A person who sits at the same table and eats the same bread as judges and members of parliament, priests and journalists, dissociators and police informants, authoritarians and mind doctors, knows well that these fine people are the only ones that he can call “companion”. As for us, in order to break our solitude, we prefer to go and seek our comrades elsewhere, among the thieves of fire, the revilers of public authority, the waking dreamers, the furious night owls, the seducers of nuns, the ones debauched by vice, the dabblers in clandestine cinema, the hunters for wild strawberries, the haranguers of the clouds, the hooligans of the word, the shiners of stars, the nibblers of the golden fleece, the drunkards of the absolute … and all the vagabonds of the spirit who never bow their heads before the good people.
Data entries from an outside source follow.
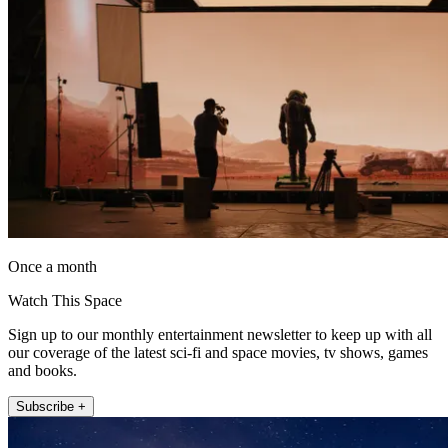
Once a month
Watch This Space
Sign up to our monthly entertainment newsletter to keep up with all
our coverage of the latest sci-fi and space movies, tv shows, games
and books.
Subscribe +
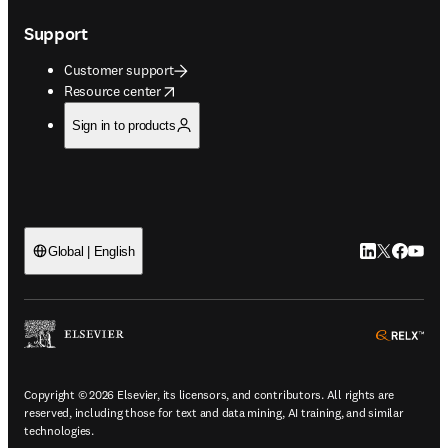
Support
Customer support
opens in new tab/window
Resource center
Sign in to products
LinkedIn open
Twitter ope
Facebook
YouTub
Global | English
ope
Copyright © 2026 Elsevier, its licensors, and contributors. All rights are
reserved, including those for text and data mining, AI training, and similar
technologies.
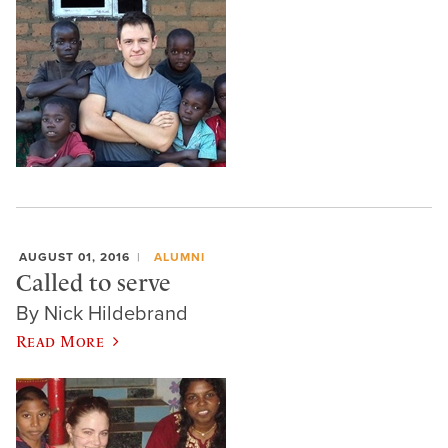
AUGUST 01, 2016
ALUMNI
Called to serve
By Nick Hildebrand
Read More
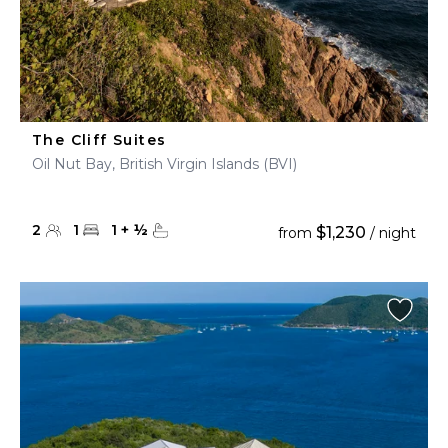
The Cliff Suites
Oil Nut Bay, British Virgin Islands (BVI)
2
1
1
+
½
$1,230
from
/ night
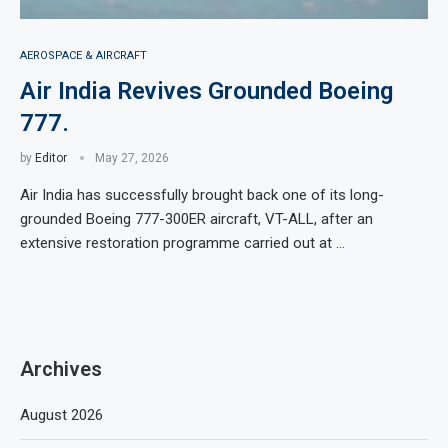
AEROSPACE & AIRCRAFT
Air India Revives Grounded Boeing
777.
by
Editor
May 27, 2026
Air India has successfully brought back one of its long-
grounded Boeing 777-300ER aircraft, VT-ALL, after an
extensive restoration programme carried out at …
Archives
August 2026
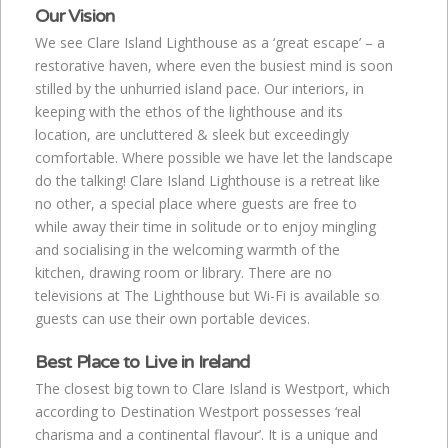
Our Vision
We see Clare Island Lighthouse as a ‘great escape’ – a
restorative haven, where even the busiest mind is soon
stilled by the unhurried island pace. Our interiors, in
keeping with the ethos of the lighthouse and its
location, are uncluttered & sleek but exceedingly
comfortable. Where possible we have let the landscape
do the talking! Clare Island Lighthouse is a retreat like
no other, a special place where guests are free to
while away their time in solitude or to enjoy mingling
and socialising in the welcoming warmth of the
kitchen, drawing room or library. There are no
televisions at The Lighthouse but Wi-Fi is available so
guests can use their own portable devices.
Best Place to Live in Ireland
The closest big town to Clare Island is Westport, which
according to Destination Westport possesses ‘real
charisma and a continental flavour’. It is a unique and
These, and these alone, are our comrades.
 
(Translator’s Note: In Italy, subversives of various sorts usually refer to each other as “compagno” – companion – and to my knowledge there is no separate word for “comrade” – the more common word used in English among subversives. In order to maintain the word play in this piece, without which some of the points the writers are making would be lost, I chose a more literal translation.)